* **読解用抜粋**
>>>

BSサミット事業協同組合(石井英幸理事長)は8月29日、5月27日に78歳で永眠した磯部君男前理事長の「お別れの会」をANAインターコンチネンタルホテル東京(東京都港区)で執り行った。同会場では磯部氏のこれまでを振り返る写真のほか、寄せ書きなどが用意されたメモリアルコーナーも用意され故人を偲んだ。

 冒頭、磯部氏のこれまでの経歴と功績が紹介され、弔電が披露された。続いてお別れの言葉として、BSサミット顧問(元自由民主党幹事長)・中川秀直氏、BSサミット監事・浦彰彦氏、イヤサカ顧問・飛田義雄氏、テュフラインランドジャパン・古屋利徳氏が磯部氏への感謝と思いを伝えた。

 その後、磯部氏のこれまでの功績をたたえ、同組合から「名誉会長」の称号を追贈することが発表され、石井英幸理事長から磯部氏のご子息である中央鈑金・磯部友昭社長に記念の盾が送られた。友昭氏は父であった君男氏との思い出を述べ、「組合員の方々は父の笑いと恐怖の境目を探るのが大変だったと思う」と話して会場を和ませると、「亡くなる前日もメーカーとの連携(DMS=メーカー・ダイレクトメンテナンス・ソリューション)をやるつもりで話をしていたほど業界を思っていた。本人は寂しがり屋なので参列者の方々もたまには思い出してほしい」と挨拶した。

 最後に石井英幸理事長による挨拶の後、約500人の参列者による献花が行われ、故人との別れを惜しんだ。


実行委員長として挨拶をする石井英幸理事長

追贈された名誉会長襲名 の記念盾

寄せ書きには多くの組合員からのメッセージが

お別れの言葉

BSサミット顧問

中川秀直 氏

BSサミット事業協同組合・磯部君男氏偲ぶ

今から 20 ~ 30年前、広島のホテルで挨拶をされたのをきっかけに、年齢も 3つ違いだったこともあり兄弟のように付き合ってきた。付き合いが長かったので何を話していいのか分からないくらいだが、何事にも真剣で愚直、本当にまっすぐな人だった。仲間のために先頭に立つことが自分の仕事だと思い定め、夢中で突っ走ってきた。今は安らかに忙しかった毎日を少しずつ癒しながら過ごしてもらいたい、過ごしてくれているだろう。磯部さん、ありがとう。さようなら。

BSサミット監事

浦彰彦 氏

BSサミット事業協同組合・磯部君男氏偲ぶ

理事長がよく口にされていた「地域で一番になれ」はいつも私の胸にある。あまりにも大きな存在で、突然の別れを受け止めることができず、いまだ深い悲しみの中にいる。誇張抜きで 365日、朝昼晩と 1日に少なくとも3回は必ず電話をもらい、仕事の相談やアドバイスをもらってきた。これからの時代を築いていく組合員に対して、理事長からいただいた言葉を胸に精一杯手伝っていきたいと思う。親父、見ていてくれ。親父、ありがとう。親父、お疲れさまでした。

<<<

* **練習用データ**

>>>

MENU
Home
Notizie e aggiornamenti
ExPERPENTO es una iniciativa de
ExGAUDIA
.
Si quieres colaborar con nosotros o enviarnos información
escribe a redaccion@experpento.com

<<<

* **練習課題**
**1.** お別れの会を伝える抜粋について、次の(a)〜(c)が抜粋の内容と合っているかを判断してください。それぞれ「はい」か「いいえ」で答え、判断の決め手となる抜粋の語句をそのまま引用してください。
(a) お別れの会はANAインターコンチネンタルホテル東京で行われた。
(b) 磯部君男氏には「名誉会長」の称号が追贈された。
(c) 献花を行った参列者は約300人だった。
**2.** ブロック1のリストにある各行を、1行につき1つの文字列とするJSON配列の形に並べてください。空行は含めないでください。

* **課題の解答**
**1.**
(a) はい。「ANAインターコンチネンタルホテル東京(東京都港区)で執り行った」
(b) はい。「同組合から「名誉会長」の称号を追贈することが発表され」
(c) いいえ。「約500人の参列者による献花が行われ」

**2.**
[
  "MENU",
  "Home",
  "Notizie e aggiornamenti",
  "ExPERPENTO es una iniciativa de",
  "ExGAUDIA",
  ".",
  "Si quieres colaborar con nosotros o enviarnos información",
  "escribe a redaccion@experpento.com"
]